Aim Understanding the spatial patterns of species distribution and predicting the occurrence of high biological diversity and rare species are central themes in biogeography and environmental conservation. The aim of this study was to model and scrutinize the relative contributions of climate, topography, geology and land-cover factors to the distributions of threatened vascular plant species in taiga landscapes in northern Finland.
Location North-east Finland, northern Europe.
Methods The study was performed using a data set of 28 plant species and environmental variables at a 25-ha resolution. Four different stepwise selection algorithms [Akaike information criterion (AIC), Bayesian information criterion (BIC), adaptive backfitting, cross selection] with generalized additive models (GAMs) were fitted to identify the main environmental correlates for species occurrences. The accuracies of the distribution models were evaluated using fourfold cross-validation based on the area under the curve (AUC) derived from receiver operating characteristic plots. The GAMs were tentatively extrapolated to the whole study area and species occurrence probability maps were produced using GIS techniques. The effect of spatial autocorrelation on the modelling results was also tested by including autocovariate terms in the GAMs.

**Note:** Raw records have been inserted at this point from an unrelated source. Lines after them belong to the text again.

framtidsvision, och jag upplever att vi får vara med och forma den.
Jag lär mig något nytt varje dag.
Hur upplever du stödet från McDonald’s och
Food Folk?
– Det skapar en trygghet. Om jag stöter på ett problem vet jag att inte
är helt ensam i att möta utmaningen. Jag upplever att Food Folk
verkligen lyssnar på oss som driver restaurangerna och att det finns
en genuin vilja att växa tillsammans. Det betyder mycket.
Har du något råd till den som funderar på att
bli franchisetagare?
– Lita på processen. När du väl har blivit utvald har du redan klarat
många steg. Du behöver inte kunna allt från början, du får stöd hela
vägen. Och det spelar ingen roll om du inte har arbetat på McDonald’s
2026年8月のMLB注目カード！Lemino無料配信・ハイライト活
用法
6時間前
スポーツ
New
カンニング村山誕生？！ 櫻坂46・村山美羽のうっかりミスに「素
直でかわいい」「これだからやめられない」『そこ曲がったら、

Results According to the AUC values, the model performance varied from fair to excellent. The AIC algorithm provided the highest mean performance (mean AUC = 0.889), whereas the lowest mean AUC (0.851) was obtained from BIC. Most of the variation in the distribution of threatened plant species was related to growing degree days, temperature of the coldest month, water balance, cover of mire and mean elevation. In general, climate was the most powerful explanatory variable group, followed by land cover, topography and geology. Inclusion of the autocovariate only slightly improved the performance of the models and had a minor effect on the importance of the environmental variables.
Main conclusions The results confirm that the landscape-scale distribution patterns of plant species can be modelled well on the basis of environmental parameters. A spatial grid system with several environmental variables derived from remote sensing and GIS data was found to produce useful data sets, which can be employed when predicting species distribution patterns over extensive areas. Landscape-scale maps showing the predicted occurrences of individual or multiple threatened plant species may provide a useful basis for focusing field surveys and allocating conservation efforts.